The next building was a breeding loft, lined on three walls with nesting compartments. Although Pam didn’t expect to find her birds here—Arminger wouldn’t have had time to mate them—she peered quickly into each nest box just to be sure. One overzealous father, eager to protect his youngsters, rushed at Pam and pecked her on the cheek.

Her hand flew to the wound. “Ooww!” she cried out. Pigeons boiled out of their boxes, fussing loudly at the disturbance. Immediately Pam froze, knowing they would calm as soon as they realized she was no threat to their babies. She prayed that Arminger and his comrades were heavy sleepers.

Once the birds were quiet, Pam tiptoed out and went on to the next loft and the next. Every building was the same: scores of slim, sleek homers, but not hers. As bright daylight seeped steadily into the clearing, Pam began to get worried. Arminger would surely be waking any time now, and she still had one more row of lofts to go through, those closest to Arminger’s cabin.

She chided herself for saving these lofts for last. She should’ve searched them first, while she still had darkness as an ally. If anything happened in these lofts, like another irate pigeon attack, Arminger would hear the ruckus and come on the double. Pam’s stomach churned as she debated whether to take the risk of checking these lofts. What kind of treatment could a trespasser expect at the hands of German spies?

Then she thought of Caspian with his sharp, fiery eyes, and Orleans, and little Toulouse, and she burned with determination to get them back. She had come this far. How much time could it take to search a few more lofts? Anyway, she had a feeling about one of the lofts, the second one in the row. It was the only one in the compound that was sheltered by myrtle bushes. Almost as if Arminger had set out to design a loft where her pigeons would feel at home. She had a hunch that was where she’d find her birds.

Confidently Pam stepped inside, but disappointment rushed over her as she realized the loft was filled with youngsters, hardly more than squeakers. Some were not even fully feathered. Why had she been such a fool as to think Arminger would take any pains to comfortably house the pigeons he had stolen? No telling what he had done with her birds. Maybe they weren’t in the compound at all.

The thought plunged Pam into despair. What gave her the idea she could outwit a German spy? This whole expedition had been a waste of time. Mama would be furious with her, and Pam had put herself at risk for nothing. All for nothing. There was no use to even check the other lofts, nor was there time. Specks of dust were dancing merrily in the sunlight that streamed through the window.

Then Pam gasped. Footsteps, outside the loft! A voice, singing jauntily. It was Arminger!

Pam scanned the room, looking for a place to hide. In a pigeon loft? No such thing! She could hear the words to Arminger’s song clearly, something in a foreign language. He was on the other side of the wall. Surely he could hear her heart pounding.
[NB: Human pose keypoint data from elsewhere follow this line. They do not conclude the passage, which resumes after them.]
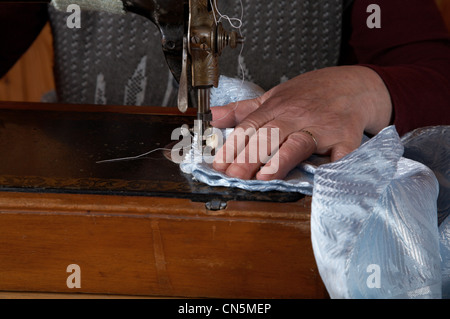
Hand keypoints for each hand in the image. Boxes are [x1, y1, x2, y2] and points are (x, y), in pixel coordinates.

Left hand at [211, 66, 391, 179]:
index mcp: (277, 107)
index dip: (233, 146)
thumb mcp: (275, 96)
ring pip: (298, 143)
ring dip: (281, 160)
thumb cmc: (311, 94)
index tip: (219, 164)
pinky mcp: (346, 136)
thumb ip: (244, 110)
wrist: (355, 85)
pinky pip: (341, 152)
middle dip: (250, 156)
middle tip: (234, 175)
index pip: (250, 127)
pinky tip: (321, 178)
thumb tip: (213, 116)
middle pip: (270, 136)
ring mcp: (322, 126)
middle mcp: (297, 116)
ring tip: (264, 177)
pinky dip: (333, 164)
Panic washed over her in waves. If she didn’t move now, do something … she didn’t even want to think about it. Her only chance of escape was to run for the woods. In the woods she could hide; there were hundreds of places to hide.

If she could make it out of the compound.
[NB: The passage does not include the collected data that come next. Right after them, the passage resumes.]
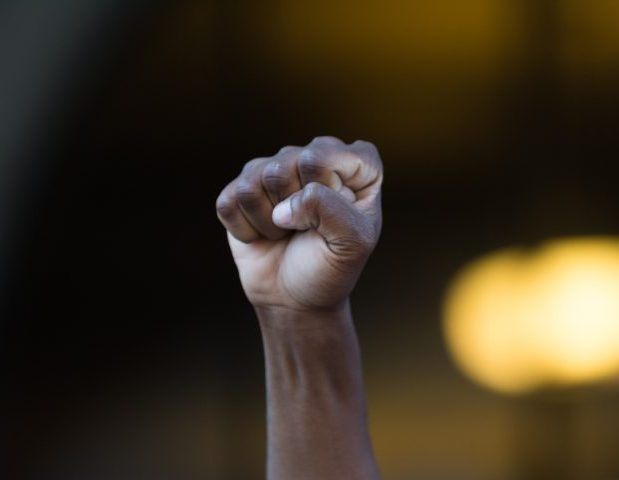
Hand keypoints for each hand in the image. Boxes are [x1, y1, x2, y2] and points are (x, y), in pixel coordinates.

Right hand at [216, 136, 382, 311]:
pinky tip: (263, 235)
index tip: (335, 220)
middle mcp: (314, 156)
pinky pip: (228, 202)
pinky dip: (245, 230)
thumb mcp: (352, 244)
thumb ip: (329, 210)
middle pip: (282, 167)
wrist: (297, 298)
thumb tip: (282, 208)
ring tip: (286, 232)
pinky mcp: (242, 187)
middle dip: (293, 211)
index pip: (320, 156)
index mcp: (355, 164)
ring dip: (267, 223)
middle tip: (306, 230)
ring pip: (251, 184)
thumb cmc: (331, 267)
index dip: (322, 192)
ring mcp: (276, 169)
Quickly she calculated her chances. She was an excellent runner, but she was only a girl. Arminger was a grown man. And a spy Wouldn’t he as soon shoot you in the back as look at you?
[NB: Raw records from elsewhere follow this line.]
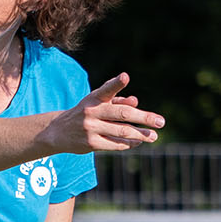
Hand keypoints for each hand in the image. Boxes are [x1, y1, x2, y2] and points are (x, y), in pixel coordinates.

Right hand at [39, 73, 161, 153]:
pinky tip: (138, 142)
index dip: (116, 83)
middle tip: (161, 122)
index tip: (125, 77)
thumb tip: (136, 102)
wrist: (58, 131)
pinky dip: (129, 143)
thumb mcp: (97, 102)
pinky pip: (115, 144)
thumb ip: (117, 100)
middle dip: (144, 118)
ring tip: (153, 136)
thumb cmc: (85, 113)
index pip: (106, 90)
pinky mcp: (90, 144)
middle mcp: (91, 112)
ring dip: (141, 134)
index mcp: (94, 98)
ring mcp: (90, 128)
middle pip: (122, 114)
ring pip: (122, 131)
The footsteps came closer. They were right outside the door. One more minute’s hesitation and she’d be caught. Pam hurled herself against the door with the force of a hurricane. She startled someone, a man. He staggered backward, cried out.

Pam streaked past, flew down the rows of white lofts. She heard shouting behind her. Was it Arminger? Did he have a gun? Her legs pumped.

Can’t look back, she thought. Run. Run!

Doors slammed. Pigeons squawked. Feet pounded behind her, gaining on her. Closer. Closer.

Arms seized her, pulled her to the ground.